Paul LePage probably is fond of the cliche, “If you’re not outraged, you’re not paying attention.” We can infer as much from his first State of the State address Tuesday night.
The governor, even according to his Democratic critics, dialed back his usual pugnacious delivery. And he refrained from beating up those Democrats as he outlined the problems the state faces.
But inciting legislators to join him in his outrage does little but skate across the ice of ideology. Instead, a more sophisticated understanding of the dynamics of the problems he lists is called for, as are practical approaches to addressing them.

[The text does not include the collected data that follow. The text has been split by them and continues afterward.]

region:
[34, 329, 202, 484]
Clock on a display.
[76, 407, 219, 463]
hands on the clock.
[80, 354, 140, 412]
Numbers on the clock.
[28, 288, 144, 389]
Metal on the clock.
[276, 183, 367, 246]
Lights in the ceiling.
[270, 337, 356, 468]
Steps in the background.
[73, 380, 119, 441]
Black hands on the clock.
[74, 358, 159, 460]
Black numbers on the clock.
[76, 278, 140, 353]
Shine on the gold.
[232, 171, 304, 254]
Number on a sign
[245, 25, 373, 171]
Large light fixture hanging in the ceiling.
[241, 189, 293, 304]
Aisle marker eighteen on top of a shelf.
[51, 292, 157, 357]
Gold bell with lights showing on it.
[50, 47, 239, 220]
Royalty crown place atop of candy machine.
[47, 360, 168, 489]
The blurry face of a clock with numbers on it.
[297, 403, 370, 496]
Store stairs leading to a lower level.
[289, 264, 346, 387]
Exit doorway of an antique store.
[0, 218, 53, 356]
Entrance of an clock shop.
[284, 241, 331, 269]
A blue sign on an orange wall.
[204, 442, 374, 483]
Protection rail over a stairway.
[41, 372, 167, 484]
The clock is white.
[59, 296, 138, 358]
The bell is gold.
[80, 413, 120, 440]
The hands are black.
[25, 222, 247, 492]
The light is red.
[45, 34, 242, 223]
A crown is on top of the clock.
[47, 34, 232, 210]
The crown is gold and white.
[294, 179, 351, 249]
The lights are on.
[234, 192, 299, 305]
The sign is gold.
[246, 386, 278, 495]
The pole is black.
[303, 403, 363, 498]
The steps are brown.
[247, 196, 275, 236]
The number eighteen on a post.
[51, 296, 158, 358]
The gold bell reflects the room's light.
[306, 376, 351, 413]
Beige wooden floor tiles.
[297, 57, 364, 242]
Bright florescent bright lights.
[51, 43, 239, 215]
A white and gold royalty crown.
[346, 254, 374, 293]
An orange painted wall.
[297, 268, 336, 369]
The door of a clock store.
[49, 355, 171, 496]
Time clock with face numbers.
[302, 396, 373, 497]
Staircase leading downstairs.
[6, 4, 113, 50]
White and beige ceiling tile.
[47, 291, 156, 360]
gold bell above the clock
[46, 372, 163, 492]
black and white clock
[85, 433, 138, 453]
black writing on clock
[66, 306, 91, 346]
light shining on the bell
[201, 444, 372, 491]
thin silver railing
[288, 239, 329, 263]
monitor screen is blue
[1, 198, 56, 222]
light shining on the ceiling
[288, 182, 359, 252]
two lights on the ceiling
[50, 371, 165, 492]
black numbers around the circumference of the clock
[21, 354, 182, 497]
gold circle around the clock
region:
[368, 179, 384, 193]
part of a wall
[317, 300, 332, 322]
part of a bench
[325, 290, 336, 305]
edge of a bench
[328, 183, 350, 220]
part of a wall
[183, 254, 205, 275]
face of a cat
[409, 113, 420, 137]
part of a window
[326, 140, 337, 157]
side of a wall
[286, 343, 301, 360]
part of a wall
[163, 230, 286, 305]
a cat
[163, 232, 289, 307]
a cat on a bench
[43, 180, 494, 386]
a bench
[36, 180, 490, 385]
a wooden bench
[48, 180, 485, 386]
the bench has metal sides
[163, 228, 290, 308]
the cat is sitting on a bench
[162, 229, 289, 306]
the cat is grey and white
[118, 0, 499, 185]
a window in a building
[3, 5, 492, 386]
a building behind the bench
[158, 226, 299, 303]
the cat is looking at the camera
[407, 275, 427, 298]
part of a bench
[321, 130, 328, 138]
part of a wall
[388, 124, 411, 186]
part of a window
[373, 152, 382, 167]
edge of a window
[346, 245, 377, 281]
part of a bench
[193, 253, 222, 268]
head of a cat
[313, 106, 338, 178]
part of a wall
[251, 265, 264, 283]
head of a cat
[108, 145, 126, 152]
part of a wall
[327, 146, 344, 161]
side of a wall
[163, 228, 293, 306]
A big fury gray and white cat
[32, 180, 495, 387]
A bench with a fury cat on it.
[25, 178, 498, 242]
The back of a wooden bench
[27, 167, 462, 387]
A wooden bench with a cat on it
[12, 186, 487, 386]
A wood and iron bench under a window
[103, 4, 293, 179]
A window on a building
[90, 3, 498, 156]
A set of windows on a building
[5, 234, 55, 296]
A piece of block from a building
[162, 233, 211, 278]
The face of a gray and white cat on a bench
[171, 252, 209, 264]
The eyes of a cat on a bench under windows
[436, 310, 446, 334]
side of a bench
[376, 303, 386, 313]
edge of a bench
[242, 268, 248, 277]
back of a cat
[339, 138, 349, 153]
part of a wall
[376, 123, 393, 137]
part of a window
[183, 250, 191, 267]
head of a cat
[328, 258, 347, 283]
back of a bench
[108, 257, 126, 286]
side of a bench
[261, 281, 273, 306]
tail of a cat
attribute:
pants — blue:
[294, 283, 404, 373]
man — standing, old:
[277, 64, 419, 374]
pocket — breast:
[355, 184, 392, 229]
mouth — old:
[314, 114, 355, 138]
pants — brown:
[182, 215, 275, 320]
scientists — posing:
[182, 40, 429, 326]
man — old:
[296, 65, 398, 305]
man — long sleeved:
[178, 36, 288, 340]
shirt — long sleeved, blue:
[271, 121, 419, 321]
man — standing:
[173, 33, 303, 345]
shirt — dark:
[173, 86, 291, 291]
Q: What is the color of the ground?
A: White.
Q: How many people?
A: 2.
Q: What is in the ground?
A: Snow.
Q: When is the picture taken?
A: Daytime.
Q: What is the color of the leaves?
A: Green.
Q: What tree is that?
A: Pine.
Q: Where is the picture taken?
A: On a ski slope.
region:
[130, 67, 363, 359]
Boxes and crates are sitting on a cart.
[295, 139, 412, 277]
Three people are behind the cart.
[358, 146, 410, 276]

The governor can have plenty of sway by merely identifying a short list of challenges on which the Legislature should focus. If he sets the agenda in this way, he has gone far in stamping his influence on the legislative session. But by trying to persuade legislators and Maine residents to respond as he does is to swing for the fences rather than aim for a base hit.
The budget shortfall in the Department of Health and Human Services and the Maine economy got top billing.
In a span of a minute or two, the governor used the word “welfare” six times. It’s a term so broad and so loaded with disdain by those who use it that it has become a pejorative, not a descriptive term. The governor seems to believe that health insurance for poor, elderly and disabled Mainers, food and heating assistance programs, rent vouchers, early education programs like Head Start and aid for families with young children are all part of what he called “a free lunch.”
He likely doesn’t see the myriad of financial breaks for businesses as part of a free lunch.
And he never acknowledged that heavy reliance on government assistance programs comes in large part because of the worst national economy in 75 years. Our older, less healthy population is also a factor, yet there was no initiative for improving health.
The second thrust of his speech, the economy, certainly deserves the Legislature’s attention. But pointing to the relative prosperity enjoyed by New Hampshire and Massachusetts residents — respective median household incomes of $60,734 and $64,057, compared to Maine’s $45,708 — is only part of the picture. Living in those states costs a lot more, and unless Maine inherits a city from another state, the Greater Boston economy will always produce higher incomes.
“So I ask all of you, where is the outrage? Why should Mainers live in poverty while our neighbors who live on the other side of lines drawn on a map earn a far better income and lead much more prosperous lives?” he asked.
Maine’s small but far-flung population, its historical reliance on natural resource industries and seasonal tourism economy are far more influential in keeping wages low than the causes the governor cites: too many regulations on business and high energy costs. Of course, regulations must be streamlined and more clearly tied to valid threats. And energy remains a disincentive for businesses here (though Maine has lower electric costs than its New England neighbors).
“My friends in the Legislature, it’s time to be outraged,” the governor said, implying that the State of the State demanded it. But good governance isn’t fueled by outrage. It relies instead on clear, practical goals and the ability to compromise in achieving them.
Former New York Gov. Mario Cuomo once compared the political process to leaning on a giant millstone being rolled slowly; the effort of a good governor can alter its course only slightly, but that effort is always worthwhile. Gov. LePage seems to want instead to shake his fist at the stone.